Price is no longer the key influencer of purchasing decisions. According to extensive market research (Defaqto), 55% of consumers would be willing to spend more money with a company that provides excellent customer experience.
There is also an important connection between customer satisfaction and performance.
Watermark Consulting compared the stock performance of a group of companies that provided excellent customer experiences versus another group that wasn’t focused on the customer experience. Between 2007 and 2011, the CX leaders not only outperformed the broader stock market (27% better than the S&P 500) but performed 128% better than the companies not focused on CX. (source)
Mobile conversions and Omni-Channel Experience
Customers know what they want, and they’re looking for it on their mobile devices.
Studies show that 45% of all mobile searches are goal-oriented and help customers make a decision. Yet even with such convincing statistics, many companies cut back on mobile development because their data shows that “mobile doesn’t convert.” This is a huge mistake!
There are 2 reasons why going mobile is vital to a company’s conversion rate:
- Many customers begin their initial research about product on their smartphone, and then they go to purchase it elsewhere (e.g. on a desktop or in a store). As a result, mobile will appear not to convert as well as other channels when, in reality, it was an important part of the purchasing process.
- Regardless of conversion rates, it’s important to provide an excellent mobile experience for your customers since smartphone interactions are likely to be a customer’s first encounter with your company.
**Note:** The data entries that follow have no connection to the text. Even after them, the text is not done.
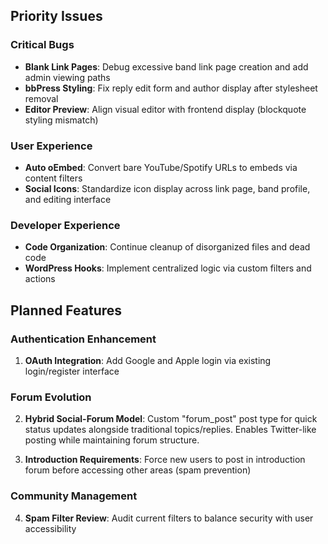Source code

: ## Priority Issues

### Critical Bugs
- **Blank Link Pages**: Debug excessive band link page creation and add admin viewing paths
- **bbPress Styling**: Fix reply edit form and author display after stylesheet removal
- **Editor Preview**: Align visual editor with frontend display (blockquote styling mismatch)

### User Experience  
- **Auto oEmbed**: Convert bare YouTube/Spotify URLs to embeds via content filters
- **Social Icons**: Standardize icon display across link page, band profile, and editing interface

### Developer Experience
- **Code Organization**: Continue cleanup of disorganized files and dead code
- **WordPress Hooks**: Implement centralized logic via custom filters and actions

## Planned Features

### Authentication Enhancement
1. **OAuth Integration**: Add Google and Apple login via existing login/register interface

### Forum Evolution  
2. **Hybrid Social-Forum Model**: Custom "forum_post" post type for quick status updates alongside traditional topics/replies. Enables Twitter-like posting while maintaining forum structure.

3. **Introduction Requirements**: Force new users to post in introduction forum before accessing other areas (spam prevention)

### Community Management
4. **Spam Filter Review**: Audit current filters to balance security with user accessibility
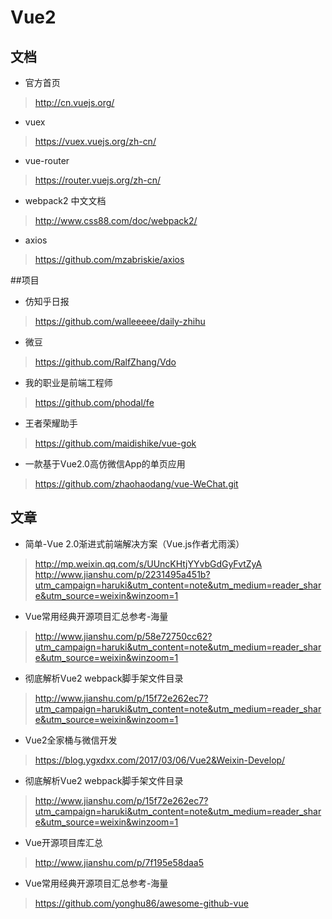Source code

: # Vue2

## 文档
* 官方首页
> http://cn.vuejs.org/
* vuex
> https://vuex.vuejs.org/zh-cn/
* vue-router
> https://router.vuejs.org/zh-cn/
* webpack2 中文文档
> http://www.css88.com/doc/webpack2/
* axios
> https://github.com/mzabriskie/axios

##项目
* 仿知乎日报
> https://github.com/walleeeee/daily-zhihu
* 微豆
> https://github.com/RalfZhang/Vdo
* 我的职业是前端工程师
> https://github.com/phodal/fe
* 王者荣耀助手
> https://github.com/maidishike/vue-gok
* 一款基于Vue2.0高仿微信App的单页应用
> https://github.com/zhaohaodang/vue-WeChat.git


## 文章

* 简单-Vue 2.0渐进式前端解决方案（Vue.js作者尤雨溪）
>	http://mp.weixin.qq.com/s/UUncKHtjYYvbGdGyFvtZyA
> http://www.jianshu.com/p/2231495a451b?utm_campaign=haruki&utm_content=note&utm_medium=reader_share&utm_source=weixin&winzoom=1
* Vue常用经典开源项目汇总参考-海量
> http://www.jianshu.com/p/58e72750cc62?utm_campaign=haruki&utm_content=note&utm_medium=reader_share&utm_source=weixin&winzoom=1
* 彻底解析Vue2 webpack脚手架文件目录
> http://www.jianshu.com/p/15f72e262ec7?utm_campaign=haruki&utm_content=note&utm_medium=reader_share&utm_source=weixin&winzoom=1
*	Vue2全家桶与微信开发
> https://blog.ygxdxx.com/2017/03/06/Vue2&Weixin-Develop/
* 彻底解析Vue2 webpack脚手架文件目录
> http://www.jianshu.com/p/15f72e262ec7?utm_campaign=haruki&utm_content=note&utm_medium=reader_share&utm_source=weixin&winzoom=1
* Vue开源项目库汇总 
> http://www.jianshu.com/p/7f195e58daa5
* Vue常用经典开源项目汇总参考-海量
> https://github.com/yonghu86/awesome-github-vue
A great first impression will make visitors more likely to convert, either immediately or on a different device (or even in person) in the future.
I am going to say something that many people will probably dislike: Conversion is no longer the best indicator of success.
With the omni-channel experience, the conversion isn’t necessarily what motivates a customer to buy. Everything leading up to that purchase is seen as one experience by the customer, and mobile is a major factor in that journey.
There’s no doubt about it: Companies that invest in improving their customer experience are more likely to increase their revenue and customer retention. Plus, they’ll notice improved customer engagement, loyalty, and happiness.
For Gartner, now is the perfect time to focus on making improvements to the Customer Experience across all channels. The main battleground, for competing companies over the next years, will be the quality of the customer experience.
A company is only as strong as its weakest channel.
As UX designers we will have to design systems that interact with the overall customer experience, and the main steps to follow are:
- Metrics and channels analysis;
- Examine the online and offline customer journey;
- The Omni-channel solution;
- Embrace new technologies, especially mobile; and
- Consider UX as key in your strategy.